> _ASSIGNMENT_:
Look through the records below and copy each line that includes the word "linear".

Front-end code edit data:
|---|

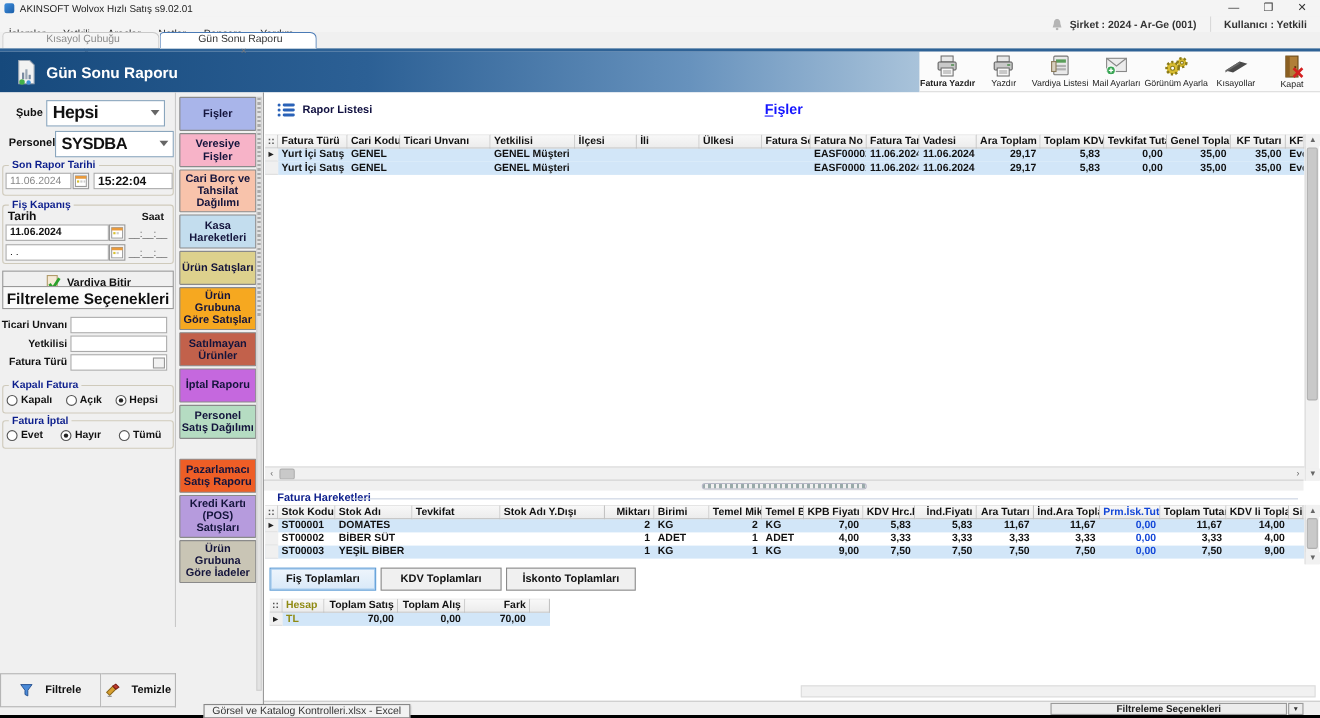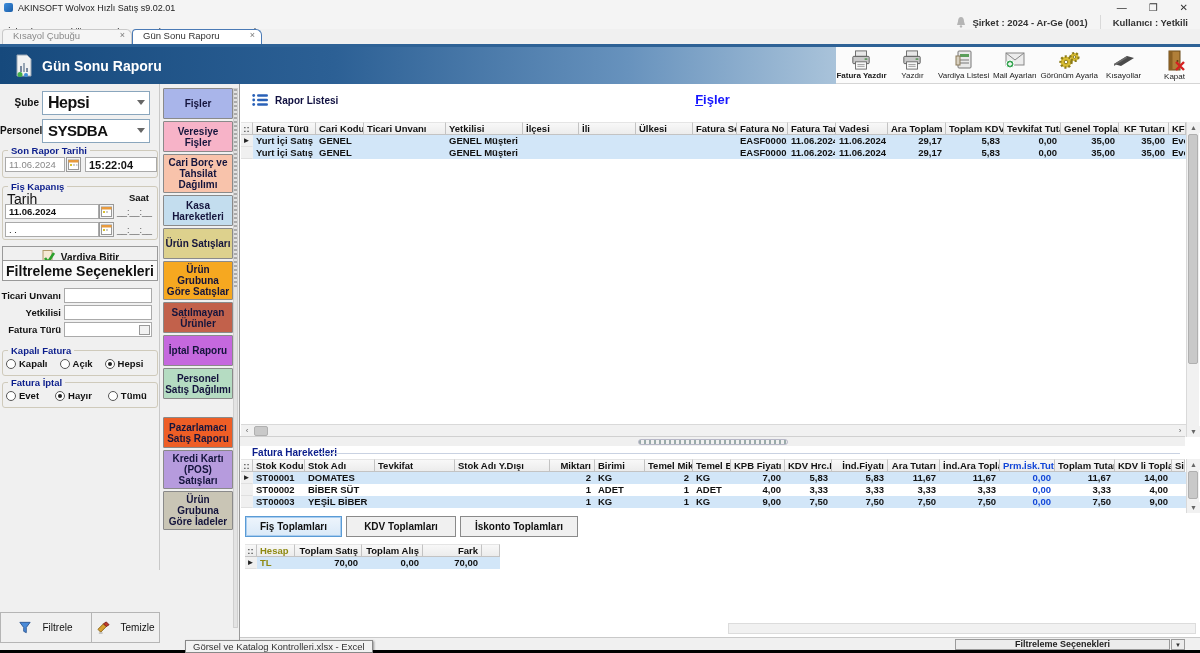--- a/index.html
+++ b/index.html
@@ -14,21 +14,21 @@
   .wctrls span { font-size:10px; color:#333; line-height:12px; cursor:default; }
 
   
   .menubar { position:absolute; left:0; top:15px; width:1200px; height:14px; background:#f4f4f4; display:flex; align-items:center; font-size:9.5px; }
   .menubar .mitem { padding:0 8px; color:#222;margin-top:19px; }
   .menu-right { margin-left:auto; display:flex; align-items:center; height:14px; }
   .mr-box { display:flex; align-items:center; height:14px; border-left:1px solid #d9d9d9; padding:0 12px; font-weight:bold; font-size:9.5px; color:#333; }
 
   
   .tabbar { position:absolute; left:0; top:29px; width:1200px; height:15px; background:#f0f0f0; display:flex; align-items:flex-end; padding-left:2px; }
-  .tab { height:15px; display:flex; justify-content:space-between; width:130px; padding:0 6px 0 10px; font-size:9.5px; border:1px solid #c9c9c9; border-bottom:none; border-radius:4px 6px 0 0; background:#f5f5f5; color:#8a8a8a; }
+  .tab { height:15px; display:flex; align-items:center; justify-content:space-between; width:143px; padding:0 6px 0 10px; font-size:9.5px; border:1px solid #c9c9c9; border-bottom:none; border-radius:4px 6px 0 0; background:#f5f5f5; color:#8a8a8a;flex-direction:column; }
   .tab.active { background:#fff; border-color:#4a7ab5; color:#333; z-index:2; }
   .tab .tx { color:#777; font-size:9px; margin-left:6px; }
   .tabline { position:absolute; left:0; top:44px; width:1200px; height:3px; background:#2e6296; }
 
   
   .hdr { position:absolute; left:0; top:47px; width:1200px; height:37px; }
   .hdr-grad { position:absolute; left:0; top:0; width:836px; height:37px; background:linear-gradient(90deg,#16497c 0%,#2c6095 40%,#6792bd 75%,#a9c3da 100%); display:flex; align-items:center; }
   .hdr-icon { margin:0 8px 0 14px; }
   .hdr-title { color:#fff; font-size:14px; font-weight:bold; }
   .toolbar { position:absolute; left:836px; top:0; width:364px; height:37px; background:#fbfbfb; border-bottom:1px solid #d5d5d5; display:flex; }
@@ -54,21 +54,21 @@
   .mask { color:#555; font-size:9px; letter-spacing:0; display:flex; align-items:center; }
   .btn { background:#f0f0f0; border:1px solid #9a9a9a; display:flex; align-items:center; justify-content:center; gap:5px; font-weight:bold; font-size:10px; }
   .filtre-title { position:absolute; left:2px; width:156px; height:21px; border:1px solid #999; background:#fafafa; display:flex; align-items:center; justify-content:center; font-size:14px; font-weight:bold; }
   .fld { position:absolute; display:flex; align-items:center; width:158px; }
   .fld label { width:64px; text-align:right; font-weight:bold; font-size:9.5px; padding-right:3px; white-space:nowrap; }
   .fld .inp { flex:1; }
   .radio { display:inline-flex; align-items:center; gap:3px; font-weight:bold; font-size:9.5px; }
   .rb { width:10px; height:10px; border-radius:50%; border:1px solid #555; background:#fff; position:relative; display:inline-block; }
   .rb.on::after { content:""; position:absolute; left:2px; top:2px; width:4px; height:4px; border-radius:50%; background:#222; }
   .bottomcells { position:absolute; left:0; top:612px; width:239px; height:31px; display:flex; }
-  .bcell { border:1px solid #b5b5b5; background:#f0f0f0; display:flex; align-items:center; justify-content:center; gap:11px; font-weight:normal; font-size:10px; }
+  .bcell { border:1px solid #b5b5b5; background:#f0f0f0; display:flex; align-items:center; justify-content:center; gap:11px; font-weight:bold; font-size:10px; }
 
   
   #report-buttons { position:absolute; left:3px; top:4px; width:70px; display:flex; flex-direction:column; gap:2px; }
   .rbtn { width:70px; min-height:31px; border:1px solid #8a8a8a; border-radius:1px; display:flex; align-items:center; justify-content:center; text-align:center; font-weight:bold; font-size:10px; color:#14143c; line-height:11px; padding:2px 1px; cursor:default; }
   .mid-scroll { position:absolute; right:1px; top:4px; width:5px; height:540px; background:#e3e3e3; border:1px solid #cfcfcf; }
   .mid-scroll::after { content:""; position:absolute; left:0; top:0; width:3px; height:200px; background:repeating-linear-gradient(180deg,#aaa 0 2px,#e3e3e3 2px 4px); }
 
   
   .rapor-label { position:absolute; left:12px; top:9px; display:flex; align-items:center; gap:6px; font-weight:bold; font-size:10px; color:#101040; }
   .fisler-title { position:absolute; left:0; top:8px; width:945px; text-align:center; color:#1616ff; font-weight:bold; font-size:13px; }
@@ -240,21 +240,21 @@
   </div>
 
   <div class="leftpanel">
     <div class="lp-row" style="top:6px;">
       <label>Şube</label>
       <div class="select">
         <span class="sval">Hepsi</span>
         <span class="chev"></span>
       </div>
     </div>
-    <div class="lp-row" style="top:34px;">
+    <div class="lp-row" style="top:34px;padding-left:8px;">
       <label>Personel</label>
       <div class="select">
         <span class="sval" style="font-size:15px;">SYSDBA</span>
         <span class="chev"></span>
       </div>
     </div>
 
     <div class="group" style="left:2px; top:66px; width:156px; height:28px;">
       <span class="gtitle">Son Rapor Tarihi</span>
       <div style="position:absolute; left:2px; top:6px; display:flex; align-items:center; gap:1px;">
@@ -267,21 +267,21 @@
               <rect x="5" y="5" width="2" height="2" fill="#ccc"></rect>
               <rect x="8" y="5" width="1.5" height="2" fill="#ccc"></rect>
             </svg>
         </div>
         <div class="inp" style="width:72px; font-weight:bold; font-size:11px; margin-left:3px;">15:22:04</div>
       </div>
     </div>
 
     <div class="group" style="left:2px; top:102px; width:156px; height:54px;">
       <span class="gtitle">Fiş Kapanış</span>
-      <span style="position:absolute; left:4px; top:4px; font-weight:normal; font-size:14px;">Tarih</span>
+      <span style="position:absolute; left:4px; top:4px; font-weight:bold; font-size:11px;">Tarih</span>
       <span style="position:absolute; right:8px; top:5px; font-weight:bold; font-size:9.5px;">Saat</span>
       <div style="position:absolute; left:2px; top:17px; display:flex; align-items:center;">
         <div class="inp" style="width:94px; font-weight:bold;">11.06.2024</div>
         <div class="calbtn">
           <svg width="11" height="11" viewBox="0 0 11 11">
               <rect x="0.5" y="1" width="10" height="9.5" fill="#fff" stroke="#999"></rect>
               <rect x="0.5" y="1" width="10" height="2.5" fill="#e89a3d"></rect>
               <rect x="2" y="5" width="2" height="2" fill="#d8c030"></rect>
               <rect x="5" y="5" width="2" height="2" fill="#ccc"></rect>
             </svg>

|---|

> _ANSWER TO THE PROBLEM_:
   .hdr-grad { position:absolute; left:0; top:0; width:836px; height:37px; background:linear-gradient(90deg,#16497c 0%,#2c6095 40%,#6792bd 75%,#a9c3da 100%); display:flex; align-items:center; }
   .mid-scroll::after { content:""; position:absolute; left:0; top:0; width:3px; height:200px; background:repeating-linear-gradient(180deg,#aaa 0 2px,#e3e3e3 2px 4px); }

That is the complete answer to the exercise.